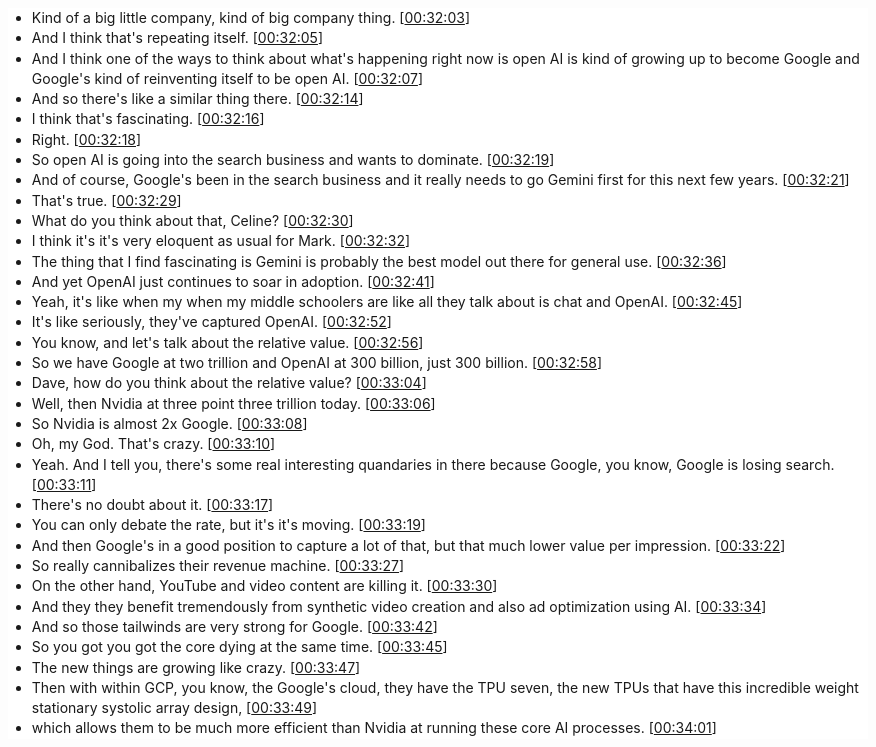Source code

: *  Kind of a big little company, kind of big company thing. [[00:32:03](https://www.youtube.com/watch?v=E0w_6ikagUk&t=1923.0s)]
*  And I think that's repeating itself. [[00:32:05](https://www.youtube.com/watch?v=E0w_6ikagUk&t=1925.0s)]
*  And I think one of the ways to think about what's happening right now is open AI is kind of growing up to become Google and Google's kind of reinventing itself to be open AI. [[00:32:07](https://www.youtube.com/watch?v=E0w_6ikagUk&t=1927.0s)]
*  And so there's like a similar thing there. [[00:32:14](https://www.youtube.com/watch?v=E0w_6ikagUk&t=1934.0s)]
*  I think that's fascinating. [[00:32:16](https://www.youtube.com/watch?v=E0w_6ikagUk&t=1936.0s)]
*  Right. [[00:32:18](https://www.youtube.com/watch?v=E0w_6ikagUk&t=1938.0s)]
*  So open AI is going into the search business and wants to dominate. [[00:32:19](https://www.youtube.com/watch?v=E0w_6ikagUk&t=1939.0s)]
*  And of course, Google's been in the search business and it really needs to go Gemini first for this next few years. [[00:32:21](https://www.youtube.com/watch?v=E0w_6ikagUk&t=1941.0s)]
*  That's true. [[00:32:29](https://www.youtube.com/watch?v=E0w_6ikagUk&t=1949.0s)]
*  What do you think about that, Celine? [[00:32:30](https://www.youtube.com/watch?v=E0w_6ikagUk&t=1950.0s)]
*  I think it's it's very eloquent as usual for Mark. [[00:32:32](https://www.youtube.com/watch?v=E0w_6ikagUk&t=1952.0s)]
*  The thing that I find fascinating is Gemini is probably the best model out there for general use. [[00:32:36](https://www.youtube.com/watch?v=E0w_6ikagUk&t=1956.0s)]
*  And yet OpenAI just continues to soar in adoption. [[00:32:41](https://www.youtube.com/watch?v=E0w_6ikagUk&t=1961.0s)]
*  Yeah, it's like when my when my middle schoolers are like all they talk about is chat and OpenAI. [[00:32:45](https://www.youtube.com/watch?v=E0w_6ikagUk&t=1965.0s)]
*  It's like seriously, they've captured OpenAI. [[00:32:52](https://www.youtube.com/watch?v=E0w_6ikagUk&t=1972.0s)]
*  You know, and let's talk about the relative value. [[00:32:56](https://www.youtube.com/watch?v=E0w_6ikagUk&t=1976.0s)]
*  So we have Google at two trillion and OpenAI at 300 billion, just 300 billion. [[00:32:58](https://www.youtube.com/watch?v=E0w_6ikagUk&t=1978.0s)]
*  Dave, how do you think about the relative value? [[00:33:04](https://www.youtube.com/watch?v=E0w_6ikagUk&t=1984.0s)]
*  Well, then Nvidia at three point three trillion today. [[00:33:06](https://www.youtube.com/watch?v=E0w_6ikagUk&t=1986.0s)]
*  So Nvidia is almost 2x Google. [[00:33:08](https://www.youtube.com/watch?v=E0w_6ikagUk&t=1988.0s)]
*  Oh, my God. That's crazy. [[00:33:10](https://www.youtube.com/watch?v=E0w_6ikagUk&t=1990.0s)]
*  Yeah. And I tell you, there's some real interesting quandaries in there because Google, you know, Google is losing search. [[00:33:11](https://www.youtube.com/watch?v=E0w_6ikagUk&t=1991.0s)]
*  There's no doubt about it. [[00:33:17](https://www.youtube.com/watch?v=E0w_6ikagUk&t=1997.0s)]
*  You can only debate the rate, but it's it's moving. [[00:33:19](https://www.youtube.com/watch?v=E0w_6ikagUk&t=1999.0s)]
*  And then Google's in a good position to capture a lot of that, but that much lower value per impression. [[00:33:22](https://www.youtube.com/watch?v=E0w_6ikagUk&t=2002.0s)]
*  So really cannibalizes their revenue machine. [[00:33:27](https://www.youtube.com/watch?v=E0w_6ikagUk&t=2007.0s)]
*  On the other hand, YouTube and video content are killing it. [[00:33:30](https://www.youtube.com/watch?v=E0w_6ikagUk&t=2010.0s)]
*  And they they benefit tremendously from synthetic video creation and also ad optimization using AI. [[00:33:34](https://www.youtube.com/watch?v=E0w_6ikagUk&t=2014.0s)]
*  And so those tailwinds are very strong for Google. [[00:33:42](https://www.youtube.com/watch?v=E0w_6ikagUk&t=2022.0s)]
*  So you got you got the core dying at the same time. [[00:33:45](https://www.youtube.com/watch?v=E0w_6ikagUk&t=2025.0s)]
*  The new things are growing like crazy. [[00:33:47](https://www.youtube.com/watch?v=E0w_6ikagUk&t=2027.0s)]
*  Then with within GCP, you know, the Google's cloud, they have the TPU seven, the new TPUs that have this incredible weight stationary systolic array design, [[00:33:49](https://www.youtube.com/watch?v=E0w_6ikagUk&t=2029.0s)]
*  which allows them to be much more efficient than Nvidia at running these core AI processes. [[00:34:01](https://www.youtube.com/watch?v=E0w_6ikagUk&t=2041.0s)]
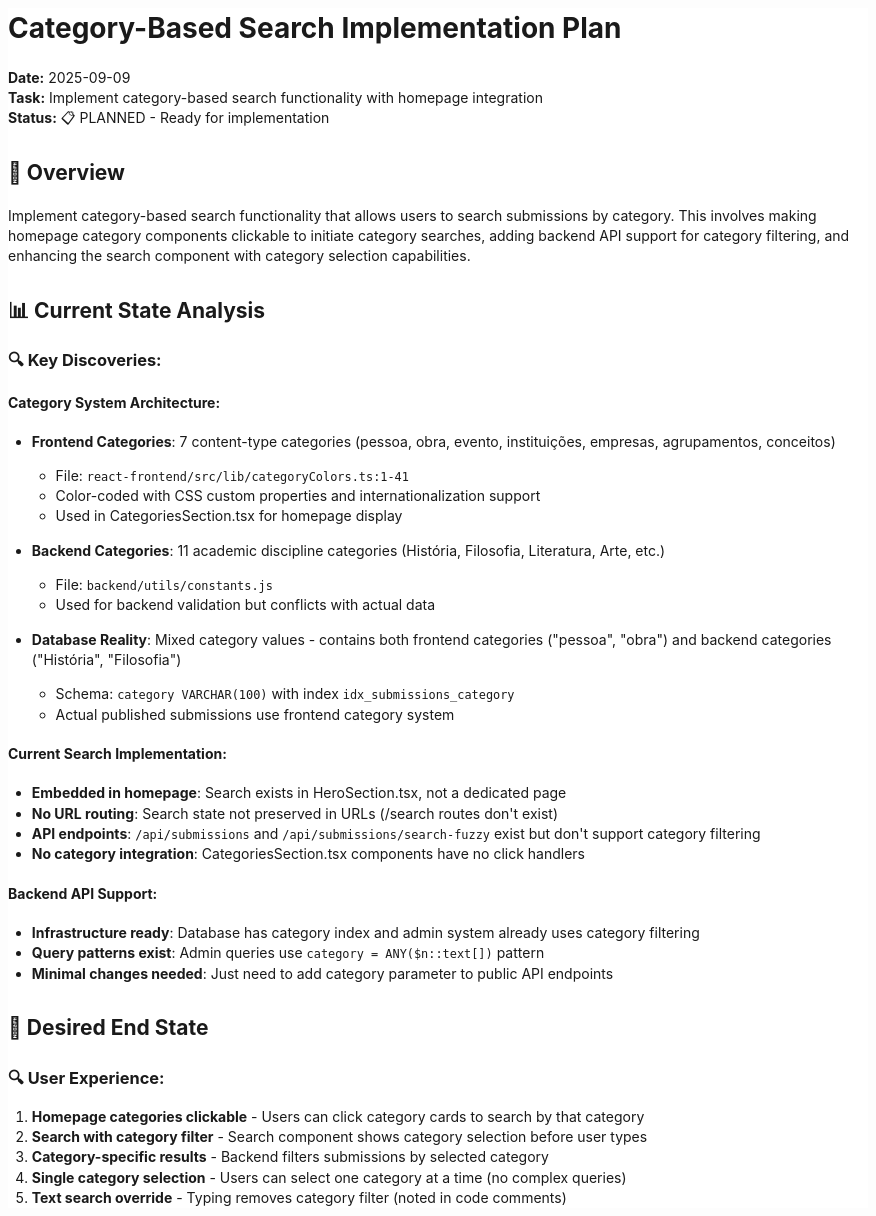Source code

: # Category-Based Search Implementation Plan

**Date:** 2025-09-09  
**Task:** Implement category-based search functionality with homepage integration  
**Status:** 📋 PLANNED - Ready for implementation  

## 🎯 Overview

Implement category-based search functionality that allows users to search submissions by category. This involves making homepage category components clickable to initiate category searches, adding backend API support for category filtering, and enhancing the search component with category selection capabilities.

## 📊 Current State Analysis

### 🔍 Key Discoveries:

#### Category System Architecture:
- **Frontend Categories**: 7 content-type categories (pessoa, obra, evento, instituições, empresas, agrupamentos, conceitos)
  - File: `react-frontend/src/lib/categoryColors.ts:1-41`
  - Color-coded with CSS custom properties and internationalization support
  - Used in CategoriesSection.tsx for homepage display

- **Backend Categories**: 11 academic discipline categories (História, Filosofia, Literatura, Arte, etc.)
  - File: `backend/utils/constants.js` 
  - Used for backend validation but conflicts with actual data

- **Database Reality**: Mixed category values - contains both frontend categories ("pessoa", "obra") and backend categories ("História", "Filosofia")
  - Schema: `category VARCHAR(100)` with index `idx_submissions_category`
  - Actual published submissions use frontend category system

#### Current Search Implementation:
- **Embedded in homepage**: Search exists in HeroSection.tsx, not a dedicated page
- **No URL routing**: Search state not preserved in URLs (/search routes don't exist)
- **API endpoints**: `/api/submissions` and `/api/submissions/search-fuzzy` exist but don't support category filtering
- **No category integration**: CategoriesSection.tsx components have no click handlers

#### Backend API Support:
- **Infrastructure ready**: Database has category index and admin system already uses category filtering
- **Query patterns exist**: Admin queries use `category = ANY($n::text[])` pattern
- **Minimal changes needed**: Just need to add category parameter to public API endpoints

## 🚀 Desired End State

### 🔍 User Experience:
1. **Homepage categories clickable** - Users can click category cards to search by that category
2. **Search with category filter** - Search component shows category selection before user types
3. **Category-specific results** - Backend filters submissions by selected category
4. **Single category selection** - Users can select one category at a time (no complex queries)
5. **Text search override** - Typing removes category filter (noted in code comments)
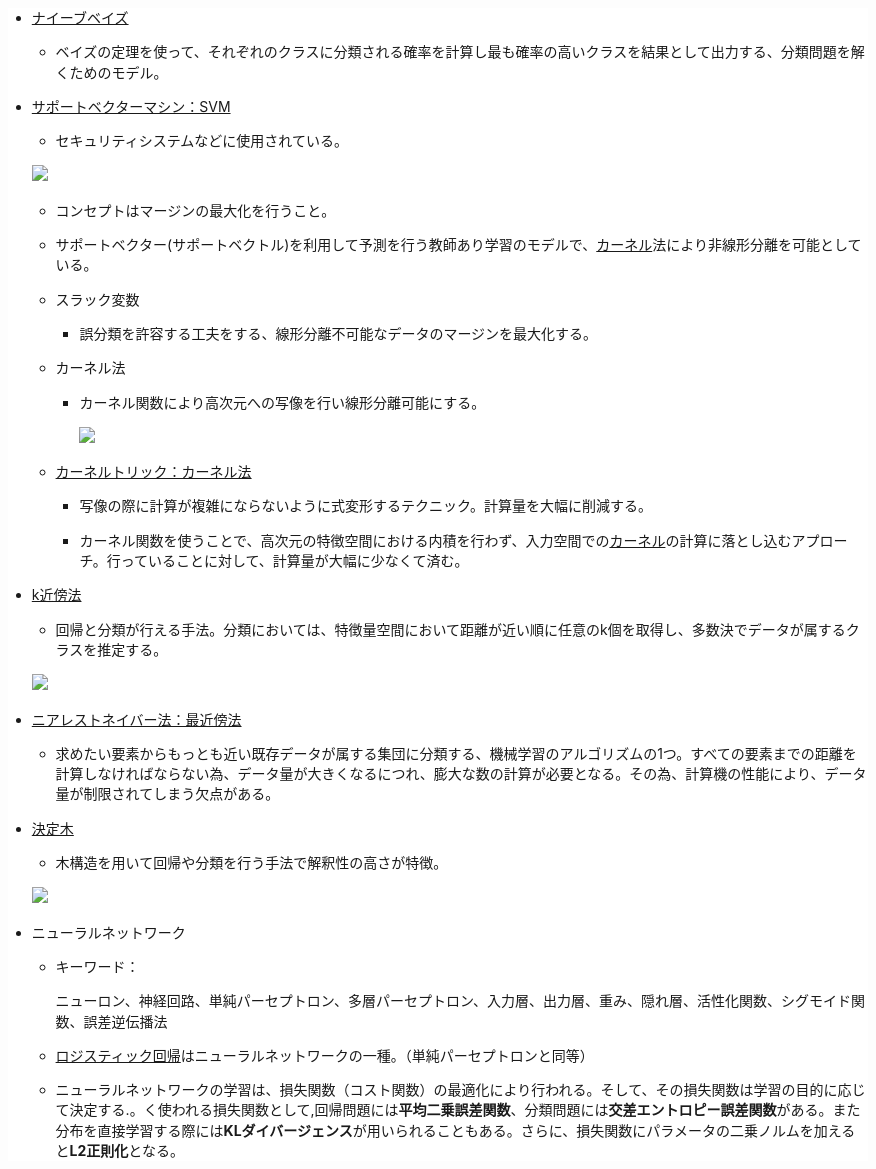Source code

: * [ナイーブベイズ](https://avinton.com/academy/naive-bayes/)

    * ベイズの定理を使って、それぞれのクラスに分類される確率を計算し最も確率の高いクラスを結果として出力する、分類問題を解くためのモデル。

* [サポートベクターマシン：SVM](https://logics-of-blue.com/svm-concept/)

    * セキュリティシステムなどに使用されている。

    [![](https://img.youtube.com/vi/cNEhKEb9-JU/0.jpg)](https://youtu.be/cNEhKEb9-JU "【機械学習】サポートベクトルマシン（前編）｜SVMの理論、ハードマージンとソフトマージン")

    * コンセプトはマージンの最大化を行うこと。

    * サポートベクター(サポートベクトル)を利用して予測を行う教師あり学習のモデルで、[カーネル](https://qastack.jp/stats/154798/difference-between-kernel-and-filter-in-cnn)法により非線形分離を可能としている。

    * スラック変数
    
        * 誤分類を許容する工夫をする、線形分離不可能なデータのマージンを最大化する。

    * カーネル法

        * カーネル関数により高次元への写像を行い線形分離可能にする。

            [![](https://miro.medium.com/max/2400/1*mCwnu5kXot6buL7jeIafqQ.png)](https://medium.com/@zxr.nju/what-is-the-kernel-trick-why-is-it-important-98a98db0961d)


    * [カーネルトリック：カーネル法](https://punhundon-lifeshift.com/kernel_method)

        * 写像の際に計算が複雑にならないように式変形するテクニック。計算量を大幅に削減する。

        * カーネル関数を使うことで、高次元の特徴空間における内積を行わず、入力空間での[カーネル](https://qastack.jp/stats/154798/difference-between-kernel-and-filter-in-cnn)の計算に落とし込むアプローチ。行っていることに対して、計算量が大幅に少なくて済む。

* [k近傍法](https://dev.classmethod.jp/articles/2017ad_20171218_knn/)

    * 回帰と分類が行える手法。分類においては、特徴量空間において距離が近い順に任意のk個を取得し、多数決でデータが属するクラスを推定する。

    [![](https://img.youtube.com/vi/4Vk1UhRDB34/0.jpg)](https://youtu.be/4Vk1UhRDB34 "【機械学習】機械学習入門 / k最近傍法 ｜ 機械学習の手順と基本的なアルゴリズム")

* [ニアレストネイバー法：最近傍法](https://ledge.ai/machine-learning/)

    * 求めたい要素からもっとも近い既存データが属する集団に分類する、機械学習のアルゴリズムの1つ。すべての要素までの距離を計算しなければならない為、データ量が大きくなるにつれ、膨大な数の計算が必要となる。その為、計算機の性能により、データ量が制限されてしまう欠点がある。

* [決定木](https://cacoo.com/ja/blog/what-is-decision-tree/)

    * 木構造を用いて回帰や分類を行う手法で解釈性の高さが特徴。

    [![](https://img.youtube.com/vi/irTbuevXauk/0.jpg)](https://youtu.be/irTbuevXauk "【機械学習】決定木（CART）｜ 決定木の理論と実装")

* ニューラルネットワーク

    * キーワード：

        ニューロン、神経回路、単純パーセプトロン、多層パーセプトロン、入力層、出力層、重み、隠れ層、活性化関数、シグモイド関数、誤差逆伝播法

    * [ロジスティック回帰]((https://www.nli-research.co.jp/report/detail/id=62065?site=nli))はニューラルネットワークの一種。（単純パーセプトロンと同等）

    * ニューラルネットワークの学習は、損失関数（コスト関数）の最適化により行われる。そして、その損失関数は学習の目的に応じて決定する.。く使われる損失関数として,回帰問題には**平均二乗誤差関数**、分類問題には**交差エントロピー誤差関数**がある。また分布を直接学習する際には**KLダイバージェンス**が用いられることもある。さらに、損失関数にパラメータの二乗ノルムを加えると**L2正則化**となる。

# # #

• [Requirement]: Rewrite the lines of the entries between the line holding "- **Database Reality**: Mixed" and the line holding "- Actual published", inclusive, changing "frontend" to "client-side" and leaving everything else as it stands.

• [Written answer]:
- **Database Reality**: Mixed category values - contains both client-side categories ("pessoa", "obra") and backend categories ("História", "Filosofia")
  - Schema: `category VARCHAR(100)` with index `idx_submissions_category`
  - Actual published submissions use client-side category system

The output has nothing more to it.